«En interdisant au président de l’Autorité palestinienne, Mahmoud Abbas, et à 80 de ses cadres l’entrée aux Etats-Unis pour prendre part à l’Assemblée générale de l’ONU consacrée à la reconnaissance de l’Etat palestinien, l’administration Trump risque non seulement d’être poursuivie par l’ONU devant la Cour internationale de justice, mais aussi d’apparaître devant le monde entier comme complice, pour ne pas dire actrice, dans le génocide à Ghaza et de l’annexion des territoires palestiniens.

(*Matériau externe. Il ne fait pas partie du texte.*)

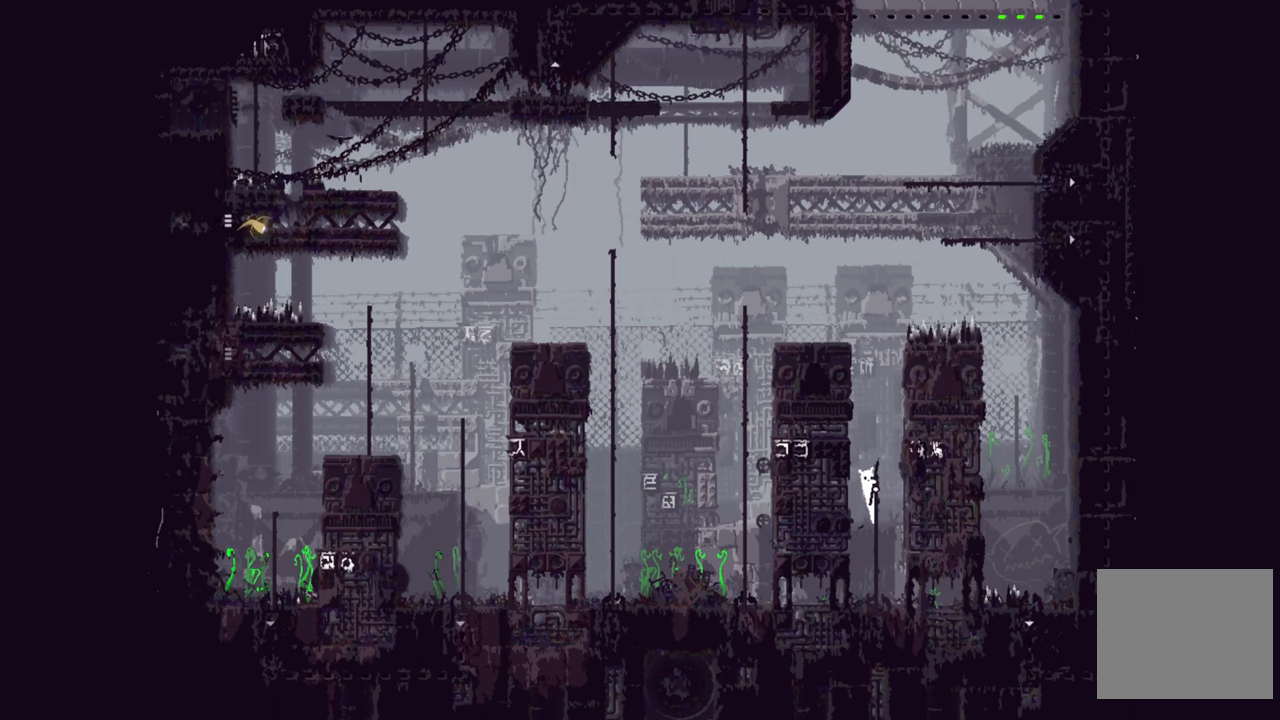
{"buttons": [], "left_stick": "down-left", "right_stick": "center", "events": [[300, "left_stick", "center"], [500, "left_stick", "down-left"]]}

La mesure d’interdiction d’entrée aux Etats-Unis infligée par l’administration Trump à Mahmoud Abbas, président de l’Autorité palestinienne, et à 80 de ses représentants, qui devaient participer à la 80e Assemblée générale de l’ONU (du 9 au 23 septembre), à New York, durant laquelle la France et l’Arabie saoudite plaideront pour une plus large reconnaissance de l’Etat palestinien, démontre l’adhésion totale de Washington à la politique israélienne visant à enlever toute légitimité à l’Autorité palestinienne, mais aussi le mépris vis-à-vis des Nations unies et à l’égard d’un de ses puissants alliés, l’Arabie saoudite.
Il ne s’agit pas d’un acte isolé, puisque les administrations précédentes ont utilisé les visas d’entrée aux Etats-Unis pour prendre part aux activités de l’ONU comme moyen de pression contre les Etats qui ne sont pas dans leur giron, comme le Venezuela, l’Iran et encore la Russie, dont le chef de sa diplomatie a subi la même sanction, alors qu’il devait présider l’Assemblée générale de l’ONU. Il aura fallu l’intervention du secrétaire général des Nations unies pour que le ministre et sa délégation obtiennent les visas. Les spécialistes du droit international expliquent que les dispositions de l’accord de 1947 liant l’ONU aux USA, relatif au fonctionnement du siège des Nations unies, à New York, est très clair.
Elles stipulent que l’administration américaine ne peut imposer des restrictions à l’entrée des représentants des Etats membres, des fonctionnaires de l’ONU et d’une liste de personnel, y compris les personnes invitées par l’ONU pour des missions officielles, et ce, quelles que soient les relations entre les gouvernements auxquels appartiennent et le gouvernement américain. Cependant, cet accord fait état d’une exception liée au droit des Etats à protéger leur sécurité nationale et à interdire aux individus d’entrer dans n’importe quelle partie du pays, à l’exception du siège de l’ONU et des routes nécessaires pour y accéder.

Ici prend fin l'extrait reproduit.